Depression and clients

TL;DR I’ve been successfully treating my depression for years, but some client interactions are still a trigger. What can I do to cope?

First time posting. Looking for some advice. Diagnosed with major depressive disorder 10 years ago and type 2 bi-polar 4 years ago. I’ve been a full-time developer for almost 3 years and, lately, I feel like my depression is triggered by the same thing: client-induced stress/frustration.

I work for a small agency, which means devs frequently need to engage in 1 on 1 communication with the clients. As anybody who has worked for an agency probably knows, clients can be a nightmare.

For me, it usually goes like this: Client asks for feature in unrealistic timeline, I work on feature, additional requirements creep in, I work more on feature, start to get frustrated, deadline passes, client makes passive aggressive (or, sometimes, just plain aggressive) comment in Campfire or Github issues, I sink into depression, become short with loved ones, become passive aggressive about my job, etc.

Has anybody successfully battled client-induced stress? I would love some advice, or just to know that others can relate.

Thanks

You’re not alone. I’ve definitely been in similar situations as well. For me, the biggest contributor is how non-confrontational I am.

There is a stubborn, but diplomatic, strength required to push back against scope creep and unrealistic expectations. Ideally, you’re supposed to either tell them no, or get them to accept that their requirements will increase deadlines, costs, or both. In the real world, however, people out of touch enough to make unreasonable demands tend not to accept reason as justification for not getting what they want. Some have learned that if they just stubbornly keep insisting on whatever they want, people eventually relent and tell them OK because they’re tired of arguing, and they mistakenly think they won. Even though they really end up getting failed deadlines and cost overruns just like they were told they would, they blame everyone else but themselves for it. Pushing back in a diplomatic way that actually convinces them to accept what you’re telling them is a skill of its own. Unfortunately, it tends to be one that devs rarely develop well. If you have issues with confrontation, anxiety, self-worth, etc, this is even harder to deal with. This is why I write code and am not management. I hate having to deal with that stuff. Of course, since I avoid it as much as I can, when I occasionally get stuck dealing with it, I’m even less prepared to cope.

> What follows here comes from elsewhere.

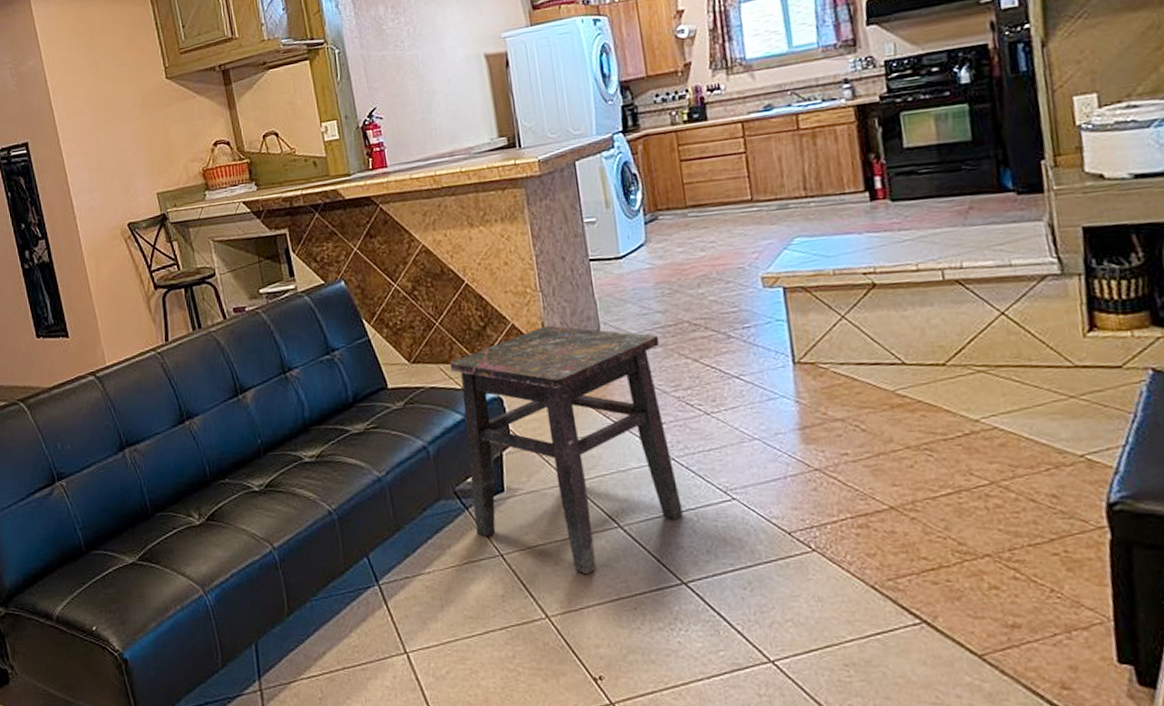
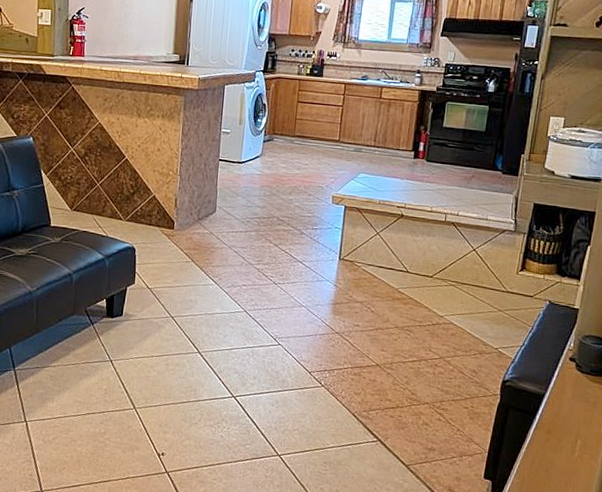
side table: present [449,325,683,575] -> none [96,201,255,382]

I find it a difficult and delicate balancing act between not caring about the client’s opinion and demands to prevent myself from becoming overloaded with stress and frustration, and caring enough to actually do my job properly and create the thing I was hired to do within professional standards. The hardest thing is knowing when a particular client has gone so far past reasonable that they are unsalvageable and no longer worth worrying about. You do your best to keep it from getting that far, but every once in a while, some people and projects just can’t be saved. If you did your part to try to prevent it, then you have to keep reminding yourself that it’s not your fault and doesn’t reflect on you.